Aim of the task: Retype the data that follows exactly. No pictures belong in the copy.

(Dataset entries)
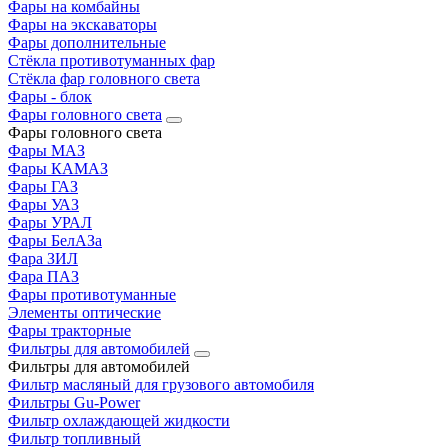
Фары на комбайны
Фары на экскаваторы
Фары дополнительные
Стёкла противотуманных фар
Стёкла фар головного света
Фары - блок
Фары головного света
Фары головного света
Фары МАЗ
Фары КАМАЗ
Фары ГАЗ
Фары УАЗ
Фары УРАЛ
Фары БелАЗа
Фара ЗИЛ
Фара ПАЗ
Фары противотуманные
Элементы оптические
Фары тракторные
Фильтры для автомобилей
Фильтры для автомобилей
Фильтр масляный для грузового автомобиля
Фильтры Gu-Power
Фильтр охлаждающей жидкости
Фильтр топливный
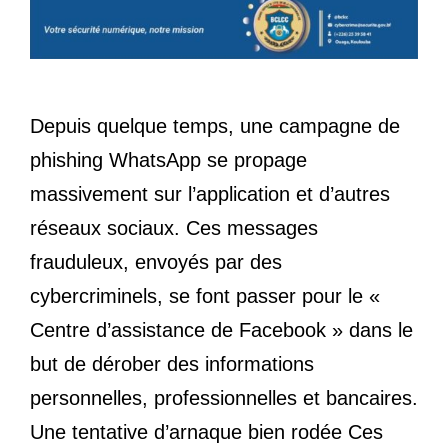
Depuis quelque temps, une campagne de
phishing WhatsApp se propage
massivement sur l’application et d’autres
réseaux sociaux. Ces messages
frauduleux, envoyés par des
cybercriminels, se font passer pour le «
Centre d’assistance de Facebook » dans le
but de dérober des informations
personnelles, professionnelles et bancaires.
Une tentative d’arnaque bien rodée Ces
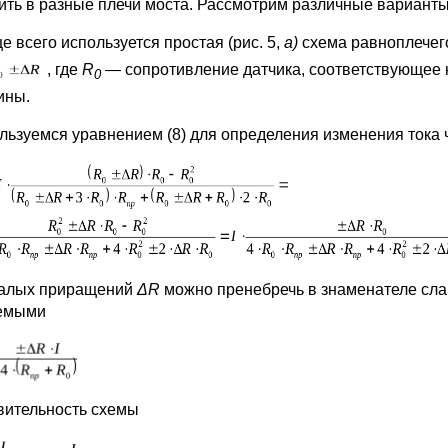
ить в разные плечи моста. Рассмотрим различные варианты 
е всего используется простая (рис. 5,
а)
схема равноплече
, где
R
— сопротивление датчика, соответствующее 
0
ины.
льзуемся уравнением (8) для определения изменения тока 
алых приращений
Δ
R
можно пренебречь в знаменателе с
емыми
вительность схемы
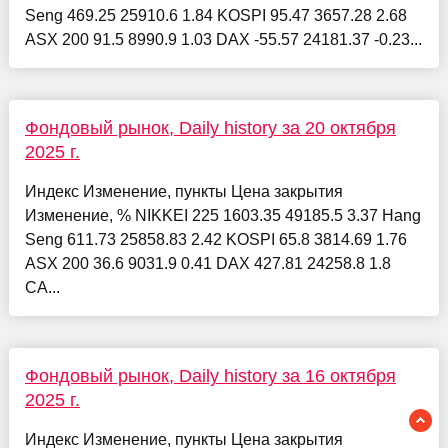
Seng 469.25 25910.6 1.84 KOSPI 95.47 3657.28 2.68
ASX 200 91.5 8990.9 1.03 DAX -55.57 24181.37 -0.23...
Фондовый рынок, Daily history за 20 октября
2025 г.
Индекс Изменение, пункты Цена закрытия
Изменение, % NIKKEI 225 1603.35 49185.5 3.37 Hang
Seng 611.73 25858.83 2.42 KOSPI 65.8 3814.69 1.76
ASX 200 36.6 9031.9 0.41 DAX 427.81 24258.8 1.8
CA...
Фондовый рынок, Daily history за 16 октября
2025 г.
Индекс Изменение, пункты Цена закрытия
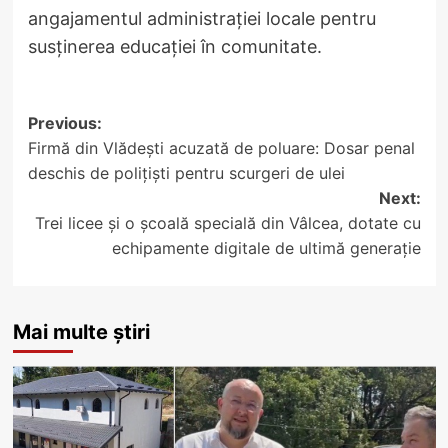
angajamentul administrației locale pentru
susținerea educației în comunitate.
Post
Previous:
Firmă din Vlădești acuzată de poluare: Dosar penal
navigation
deschis de polițiști pentru scurgeri de ulei
Next:
Trei licee și o școală specială din Vâlcea, dotate cu
echipamente digitale de ultimă generație
Mai multe știri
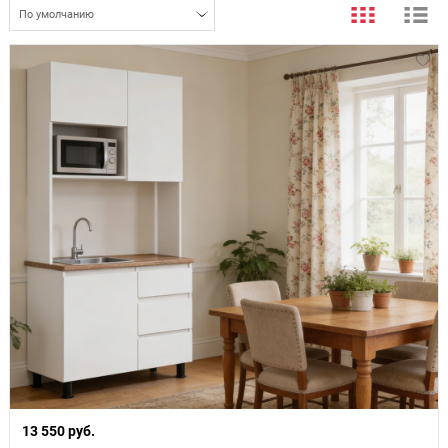
По умолчанию
13 550 руб.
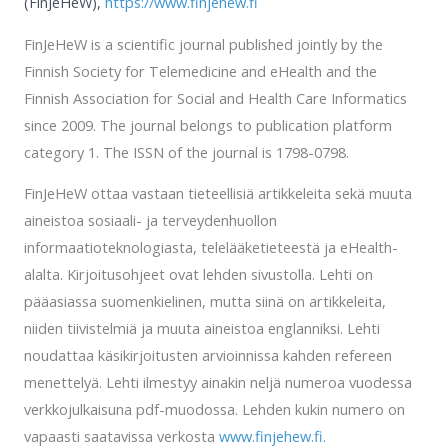
(FinJeHeW),
https://www.finjehew.fi
FinJeHeW is a scientific journal published jointly by the
Finnish Society for Telemedicine and eHealth and the
Finnish Association for Social and Health Care Informatics
since 2009. The journal belongs to publication platform
category 1. The ISSN of the journal is 1798-0798.
FinJeHeW ottaa vastaan tieteellisiä artikkeleita sekä muuta
aineistoa sosiaali- ja terveydenhuollon
informaatioteknologiasta, telelääketieteestä ja eHealth-
alalta. Kirjoitusohjeet ovat lehden sivustolla. Lehti on
pääasiassa suomenkielinen, mutta siinä on artikkeleita,
niiden tiivistelmiä ja muuta aineistoa englanniksi. Lehti
noudattaa käsikirjoitusten arvioinnissa kahden refereen
menettelyä. Lehti ilmestyy ainakin neljä numeroa vuodessa
verkkojulkaisuna pdf-muodossa. Lehden kukin numero on
vapaasti saatavissa verkosta
www.finjehew.fi
.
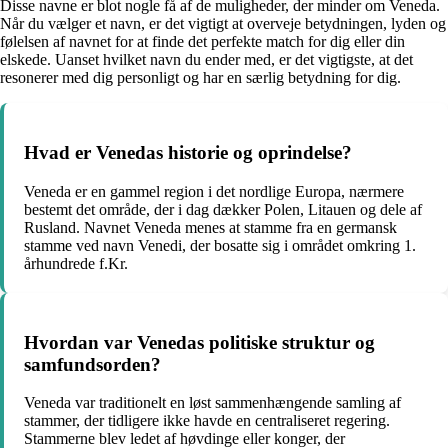
Disse navne er blot nogle få af de muligheder, der minder om Veneda.
Når du vælger et navn, er det vigtigt at overveje betydningen, lyden og
følelsen af navnet for at finde det perfekte match for dig eller din
elskede. Uanset hvilket navn du ender med, er det vigtigste, at det
resonerer med dig personligt og har en særlig betydning for dig.
Hvad er Venedas historie og oprindelse?
Veneda er en gammel region i det nordlige Europa, nærmere
bestemt det område, der i dag dækker Polen, Litauen og dele af
Rusland. Navnet Veneda menes at stamme fra en germansk
stamme ved navn Venedi, der bosatte sig i området omkring 1.
århundrede f.Kr.
Hvordan var Venedas politiske struktur og
samfundsorden?
Veneda var traditionelt en løst sammenhængende samling af
stammer, der tidligere ikke havde en centraliseret regering.
Stammerne blev ledet af høvdinge eller konger, der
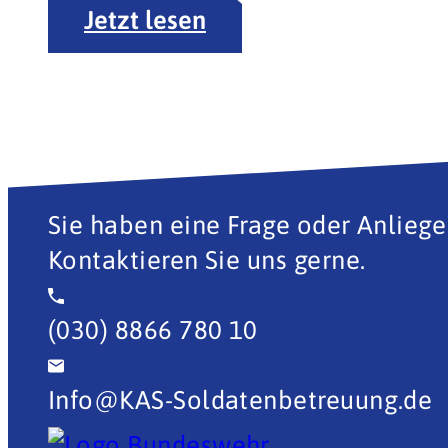
Jetzt lesen
Sie haben eine Frage oder Anliege
Kontaktieren Sie uns gerne.
(030) 8866 780 10
Info@KAS-Soldatenbetreuung.de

Solved problem:
Фары на комбайны
Фары на экскаваторы
Фары дополнительные
Стёкла противотуманных фар
Стёкла фар головного света
Фары - блок
Фары головного света
Фары головного света
Фары МАЗ
Фары КАМАЗ
Фары ГАЗ
Фары УАЗ
Фары УРАЛ
Фары БелАЗа
Фара ЗИЛ
Фара ПАЗ
Фары противотуманные
Элементы оптические
Фары тракторные
Фильтры для автомобилей
Фильтры для автомобилей
Фильтр масляный для грузового автомобиля
Фильтры Gu-Power
Фильтр охлаждающей жидкости
Фильтр топливный
Depuis quelque temps, une campagne de
phishing WhatsApp se propage
massivement sur l’application et d’autres
réseaux sociaux. Ces messages
frauduleux, envoyés par des
cybercriminels, se font passer pour le «
Centre d’assistance de Facebook » dans le
but de dérober des informations
personnelles, professionnelles et bancaires.
Une tentative d’arnaque bien rodée Ces
ить в разные плечи моста. Рассмотрим различные варианты 
е всего используется простая (рис. 5,
а)
схема равноплече
, где
R
— сопротивление датчика, соответствующее 
0
ины.
льзуемся уравнением (8) для определения изменения тока 
алых приращений
Δ
R
можно пренебречь в знаменателе с
емыми
вительность схемы
Seng 469.25 25910.6 1.84 KOSPI 95.47 3657.28 2.68
ASX 200 91.5 8990.9 1.03 DAX -55.57 24181.37 -0.23...
Фондовый рынок, Daily history за 20 октября
2025 г.
Индекс Изменение, пункты Цена закрытия
Изменение, % NIKKEI 225 1603.35 49185.5 3.37 Hang
Seng 611.73 25858.83 2.42 KOSPI 65.8 3814.69 1.76
ASX 200 36.6 9031.9 0.41 DAX 427.81 24258.8 1.8
CA...
Фондовый рынок, Daily history за 16 октября
2025 г.
Индекс Изменение, пункты Цена закрытия
angajamentul administrației locale pentru
susținerea educației în comunitate.
Post
Previous:
Firmă din Vlădești acuzată de poluare: Dosar penal
navigation
deschis de polițiști pentru scurgeri de ulei
Next:
Trei licee și o școală specială din Vâlcea, dotate cu
echipamente digitale de ultimă generație
Mai multe știri
По умолчанию
13 550 руб.
(FinJeHeW),
https://www.finjehew.fi
FinJeHeW is a scientific journal published jointly by the
Finnish Society for Telemedicine and eHealth and the
Finnish Association for Social and Health Care Informatics
since 2009. The journal belongs to publication platform
category 1. The ISSN of the journal is 1798-0798.
FinJeHeW ottaa vastaan tieteellisiä artikkeleita sekä muuta
aineistoa sosiaali- ja terveydenhuollon
informaatioteknologiasta, telelääketieteestä ja eHealth-
alalta. Kirjoitusohjeet ovat lehden sivustolla. Lehti on
pääasiassa suomenkielinen, mutta siinä on artikkeleita,
niiden tiivistelmiä ja muuta aineistoa englanniksi. Lehti
noudattaa käsikirjoitusten arvioinnissa kahden refereen
menettelyä. Lehti ilmestyy ainakin neljä numeroa vuodessa
verkkojulkaisuna pdf-muodossa. Lehden kukin numero on
vapaasti saatavissa verkosta
www.finjehew.fi
.
Disse navne er blot nogle få af de muligheder, der minder om Veneda.
Når du vælger et navn, er det vigtigt at overveje betydningen, lyden og
følelsen af navnet for at finde det perfekte match for dig eller din
elskede. Uanset hvilket navn du ender med, er det vigtigste, at det
resonerer med dig personligt og har en særlig betydning for dig.
Hvad er Venedas historie og oprindelse?
Veneda er en gammel region i det nordlige Europa, nærmere
bestemt det område, der i dag dækker Polen, Litauen og dele af
Rusland. Navnet Veneda menes at stamme fra en germansk
stamme ved navn Venedi, der bosatte sig i området omkring 1.
århundrede f.Kr.
Hvordan var Venedas politiske struktur og
samfundsorden?
Veneda var traditionelt en løst sammenhængende samling af
stammer, der tidligere ikke havde en centraliseret regering.
Stammerne blev ledet af høvdinge eller konger, der
Jetzt lesen
Sie haben eine Frage oder Anliege
Kontaktieren Sie uns gerne.
(030) 8866 780 10
Info@KAS-Soldatenbetreuung.de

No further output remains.